Nynaeve rendit à Laras un regard impassible et continua à tourner la broche. Le visage de cette femme massive ne changeait jamais. Nynaeve avait tenté de sourire, mais cela n’avait modifié en rien l’expression de Laras. S’arrêter de travailler pour lui parler, fort courtoisement, avait été un désastre. Être houspillée et harcelée par des Aes Sedai était déjà assez désagréable. Elle était obligée de le supporter, quelque pénible à digérer et cuisant à endurer que ce soit – pour autant qu’elle devait apprendre à se servir de ses talents. Non pas qu’elle aimât ce dont elle était capable – c’est une chose de savoir que canaliser le Pouvoir n’implique pas que les Aes Sedai sont des Amies du Ténébreux, mais tout à fait une autre de savoir qu’elle-même canalisait –, cependant elle devait s’instruire si elle voulait prendre sa revanche sur Moiraine ; haïr Moiraine pour ce qu’elle avait fait à Egwene et aux autres natifs du Champ d’Emond, bouleversant leur existence et les manipulant tous afin de servir les intérêts des Aes Sedai, était presque assez pour l’inciter à continuer. Par contre, être traitée comme une gamine paresseuse et plutôt bornée par cette Laras, être obligée d’exécuter des courbettes et de se presser pour obéir à cette femme qu’au bourg du Champ d’Emond elle aurait remise à sa place par quelques mots bien choisis, cela la faisait grincer des dents presque autant que de penser à Moiraine.
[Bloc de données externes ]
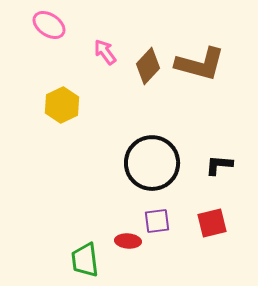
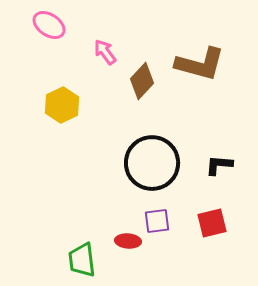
brown diamond: moved 6 px left, 15 px down
green trapezoid: moved 3 px left
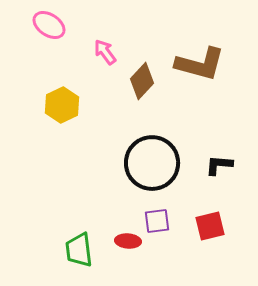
red square: moved 2 px left, 3 px down
green trapezoid: moved 3 px left, 10 px up
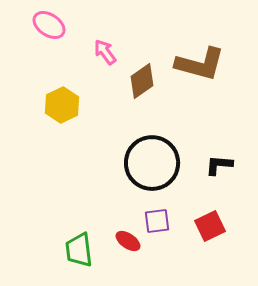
brown diamond: rotated 12 degrees clockwise
red square: rotated 12 degrees counterclockwise
red ellipse: rotated 30 degrees clockwise
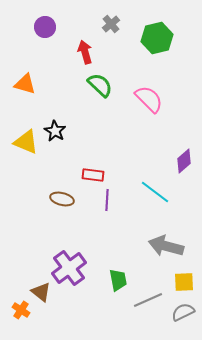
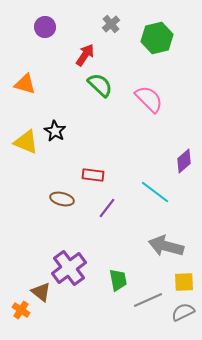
red arrow: moved 3 px down; rotated 50 degrees clockwise
purple line: moved 8 px down; rotated 35 degrees clockwise
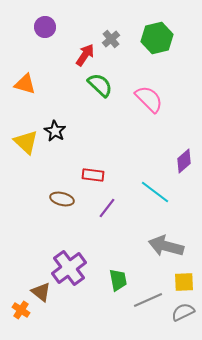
gray cross: moved 15 px down
yellow triangle: rotated 20 degrees clockwise
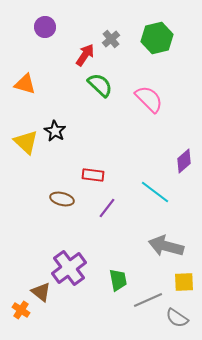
gray semicircle: moved 6 px left, 6 px down; rotated 120 degrees counterclockwise
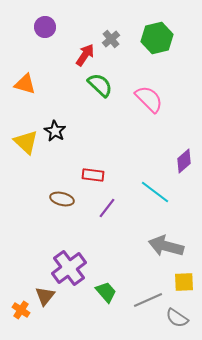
green trapezoid: moved 12 px left, 12 px down; rotated 30 degrees counterclockwise
brown triangle: moved 4 px right, 4 px down; rotated 30 degrees clockwise
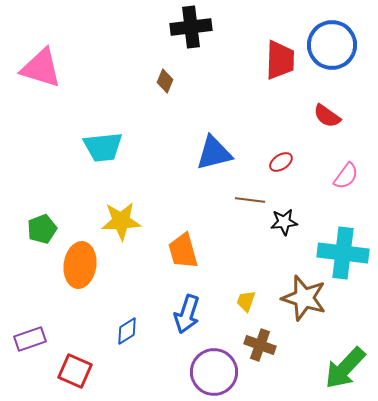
Peut-être que si je me contente de ne pas la regarder… Non ! Que je brûle si je baisse les yeux devant cette… cette chipie !
Laras renifla plus bruyamment et s’éloigna. Elle se dandinait d’un côté sur l’autre en avançant sur les dalles grises lavées de frais.
Toujours penchée avec sa cuillère et sa jatte à graisse. Élayne lui lança un regard farouche. « Si cette femme me frappe encore ne serait-ce qu’une fois, je dirai à Gareth Bryne de l’arrêter et…
— Tais-toi », chuchota Egwene. Elle n’avait pas cessé d’arroser les rôtis ni n’avait jamais bougé la tête vers Elayne. « Elle a l’oreille aussi fine que… »
Laras se retourna comme si elle avait effectivement entendu, son air sévère plus menaçant et la bouche grande ouverte. Avant qu’un son en sorte, l’Amyrlin surgit en trombe. Même l’étole rayée sur ses épaules semblait hérissée. Pour une fois, Leane était invisible.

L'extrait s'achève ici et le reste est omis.